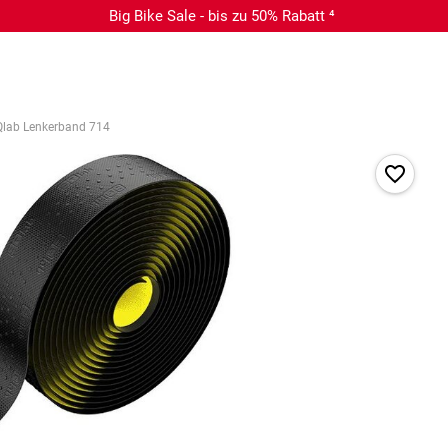
Big Bike Sale - bis zu 50% Rabatt ⁴
Qlab Lenkerband 714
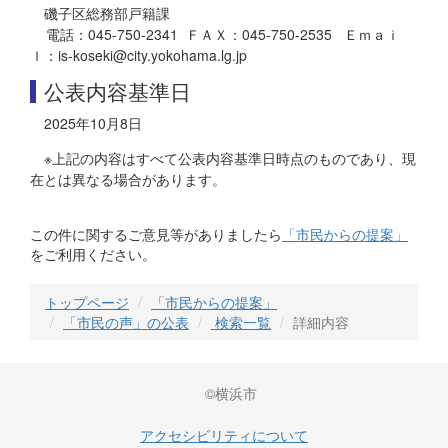
磯子区総務部戸籍課
電話：045-750-2341 ＦＡＸ：045-750-2535 Ｅｍａｉ
ｌ：is-koseki@city.yokohama.lg.jp
公表内容基準日
2025年10月8日
※上記の内容はすべて公表内容基準日時点のものであり、現
在とは異なる場合があります。
この件に関するご意見等がありましたら
「市民からの提案」
をご利用ください。
トップページ
「市民からの提案」
「市民の声」の公表
検索一覧
詳細内容
©横浜市
アクセシビリティについて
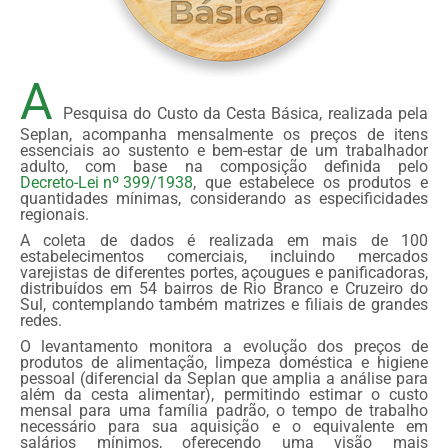
A
Pesquisa do Custo da Cesta Básica, realizada pela
Seplan, acompanha mensalmente os preços de itens
essenciais ao sustento e bem-estar de um trabalhador
adulto, com base na composição definida pelo
Decreto-Lei nº 399/1938
, que estabelece os produtos e
quantidades mínimas, considerando as especificidades
regionais.
A coleta de dados é realizada em mais de 100
estabelecimentos comerciais, incluindo mercados
varejistas de diferentes portes, açougues e panificadoras,
distribuídos em 54 bairros de Rio Branco e Cruzeiro do
Sul, contemplando também matrizes e filiais de grandes
redes.
O levantamento monitora a evolução dos preços de
produtos de alimentação, limpeza doméstica e higiene
pessoal (diferencial da Seplan que amplia a análise para
além da cesta alimentar), permitindo estimar o custo
mensal para uma família padrão, o tempo de trabalho
necessário para sua aquisição e o equivalente em
salários mínimos, oferecendo uma visão mais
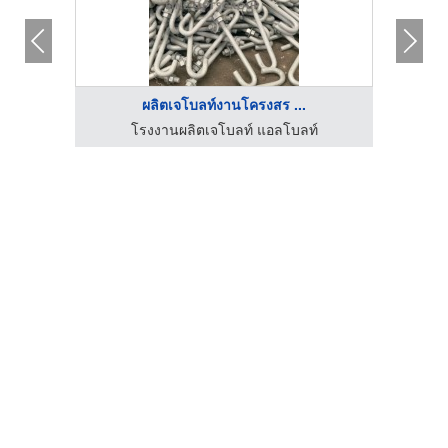
ผลิตเจโบลท์งานโครงสร ...
โรงงานผลิตเจโบลท์ แอลโบลท์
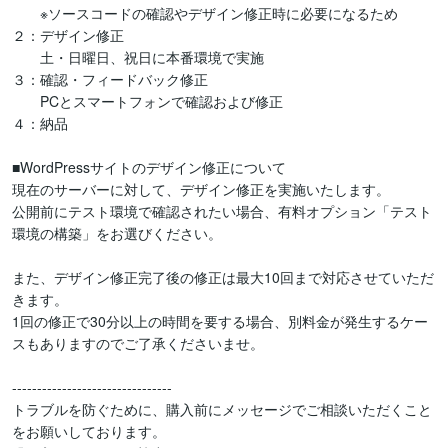
　　※ソースコードの確認やデザイン修正時に必要になるため

２：デザイン修正

　　土・日曜日、祝日に本番環境で実施

３：確認・フィードバック修正

　　PCとスマートフォンで確認および修正

４：納品

■WordPressサイトのデザイン修正について

現在のサーバーに対して、デザイン修正を実施いたします。

公開前にテスト環境で確認されたい場合、有料オプション「テスト
環境の構築」をお選びください。

また、デザイン修正完了後の修正は最大10回まで対応させていただ
きます。

1回の修正で30分以上の時間を要する場合、別料金が発生するケー
スもありますのでご了承くださいませ。

--------------------------------

トラブルを防ぐために、購入前にメッセージでご相談いただくこと
をお願いしております。
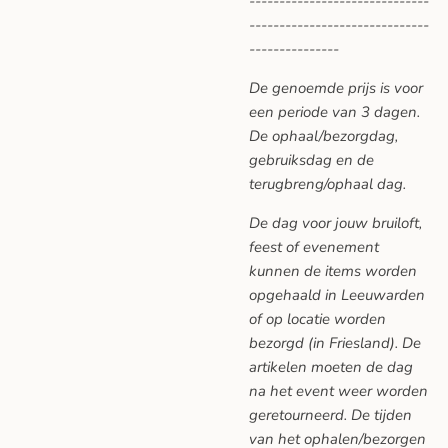
------------------------------
------------------------------
---------------
De genoemde prijs is voor
een periode van 3 dagen.
De ophaal/bezorgdag,
gebruiksdag en de
terugbreng/ophaal dag.
De dag voor jouw bruiloft,
feest of evenement
kunnen de items worden
opgehaald in Leeuwarden
of op locatie worden
bezorgd (in Friesland). De
artikelen moeten de dag
na het event weer worden
geretourneerd. De tijden
van het ophalen/bezorgen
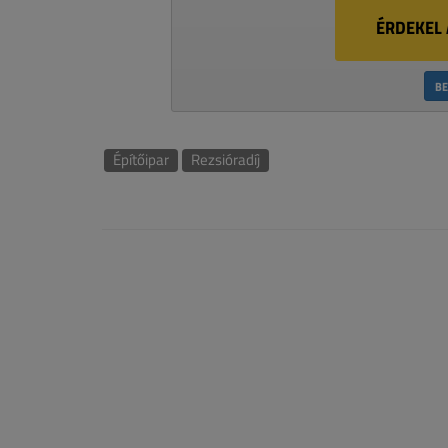
ÉRDEKEL 
BE
Építőipar
Rezsióradíj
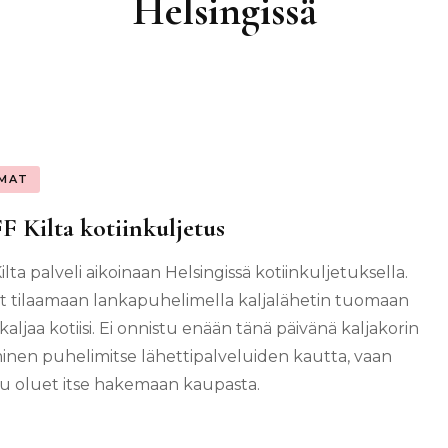
Helsingissä
MAT
 Kilta kotiinkuljetus
ilta palveli aikoinaan Helsingissä kotiinkuljetuksella.
it tilaamaan lankapuhelimella kaljalähetin tuomaan
kaljaa kotiisi. Ei onnistu enään tänä päivänä kaljakorin
minen puhelimitse lähettipalveluiden kautta, vaan
u oluet itse hakemaan kaupasta.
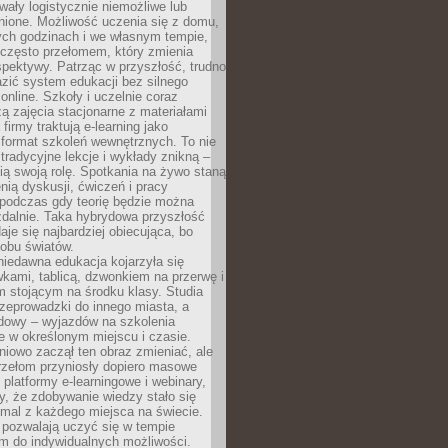
wały logistycznie niemożliwe lub
nione. Możliwość uczenia się z domu,
ych godzinach i we własnym tempie,
h często przełomem, który zmienia
pektywy. Patrząc w przyszłość, trudno
zić system edukacji bez silnego
nline. Szkoły i uczelnie coraz
zą zajęcia stacjonarne z materiałami
firmy traktują e-learning jako
format szkoleń wewnętrznych. To nie
tradycyjne lekcje i wykłady znikną –
ią swoją rolę. Spotkania na żywo staną
enią dyskusji, ćwiczeń i pracy
 podczas gdy teorię będzie można
zdalnie. Taka hybrydowa przyszłość
aje się najbardziej obiecująca, bo
 obu światów.
iedawna edukacja kojarzyła się
wkami, tablicą, dzwonkiem na przerwę i
 stojącym na środku klasy. Studia
zeprowadzki do innego miasta, a
dowy – wyjazdów na szkolenia
 w określonym miejscu i czasie.
pniowo zaczął ten obraz zmieniać, ale
rzełom przyniosły dopiero masowe
, platformy e-learningowe i webinary,
ły, że zdobywanie wiedzy stało się
mal z każdego miejsca na świecie.
 pozwalają uczyć się w tempie
 do indywidualnych możliwości.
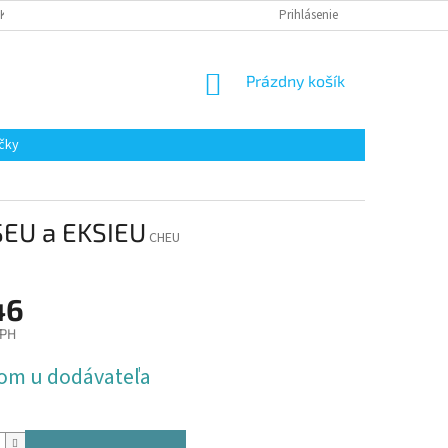
AKUPOVAŤ
Prihlásenie
NÁKUPNÝ
Prázdny košík
KOŠÍK
čky
SEU a EKSIEU
CHEU
46
DPH
ová
om u dodávateľa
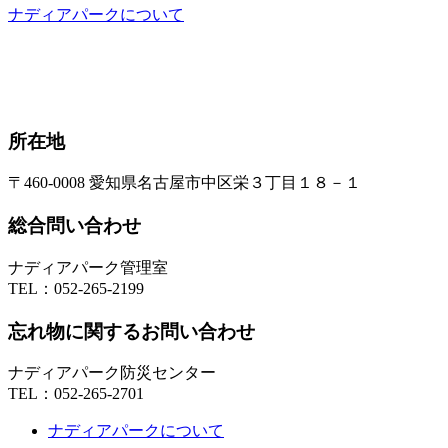
ナディアパークについて
所在地
〒460-0008 愛知県名古屋市中区栄３丁目１８－１
総合問い合わせ
ナディアパーク管理室
TEL：
052-265-2199
忘れ物に関するお問い合わせ
ナディアパーク防災センター
TEL：
052-265-2701
ナディアパークについて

- - - -

__Problem to work on__
Scan each line above for the string "worden". Give the tally and nothing else.

__Completed task__
3